Abstract
Cell division in many eukaryotes is driven by a ring containing actin and myosin. While much is known about the main proteins involved, the precise arrangement of actin filaments within the contractile machinery, and how force is transmitted to the membrane remains unclear. Here we use cryosectioning and cryo-focused ion beam milling to gain access to cryo-preserved actomyosin rings in Schizosaccharomyces pombe for direct three-dimensional imaging by electron cryotomography. Our results show that straight, overlapping actin filaments, running nearly parallel to each other and to the membrane, form a loose bundle of approximately 150 nm in diameter that “saddles” the inward-bending membrane at the leading edge of the division septum.
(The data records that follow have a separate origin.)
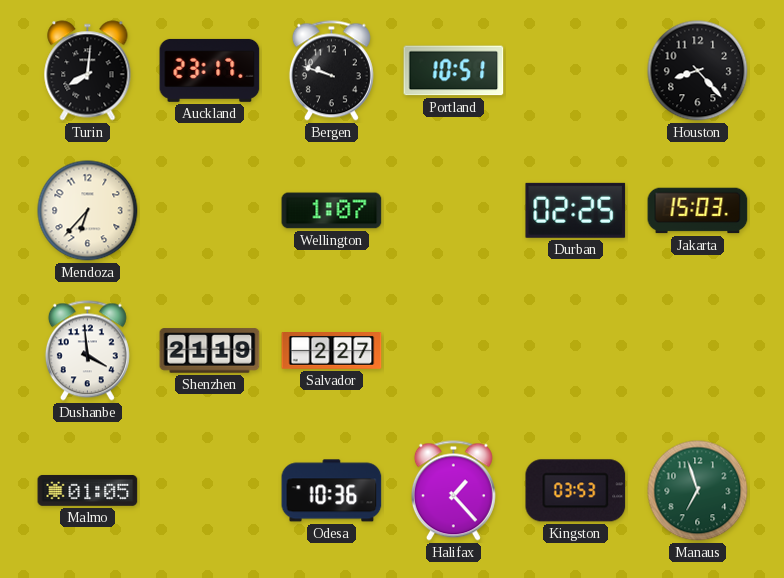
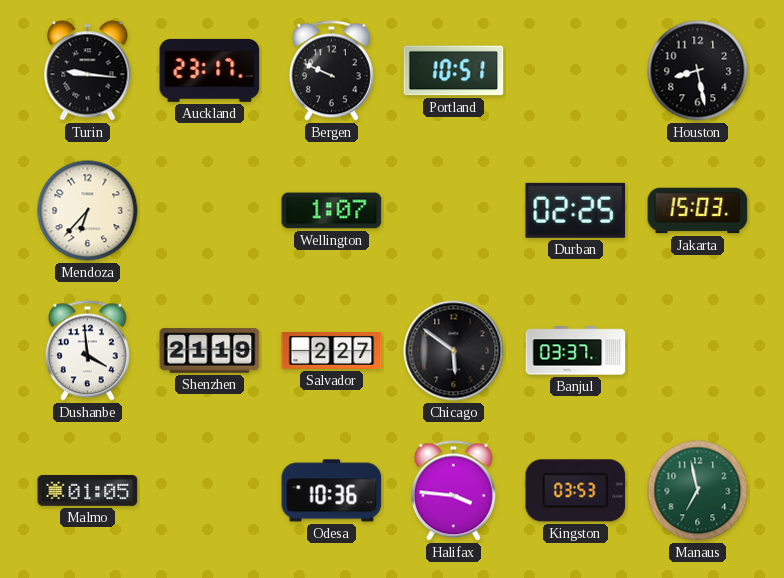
Turin: 8:01 -> 9:16
Bergen: 9:48 -> 9:49
Houston: 8:23 -> 8:28
Chicago: none -> 5:51
Banjul: none -> 03:37
Halifax: 1:23 -> 3:46
Manaus: 6:57 -> 6:58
The filaments do not make direct contact with the membrane. Our analysis of the actin filaments reveals the variability in filament number, nearest-neighbor distances between filaments within the bundle, their distance from the membrane and angular distribution with respect to the membrane.
Significance Statement Most eukaryotic cells divide using a contractile actomyosin ring, but its structure is unknown. Here we use new specimen preparation methods and electron cryotomography to image constricting rings directly in 3D, in a near-native state in the model organism Schizosaccharomyces pombe. Our images reveal the arrangement of individual actin filaments within the contracting actomyosin ring.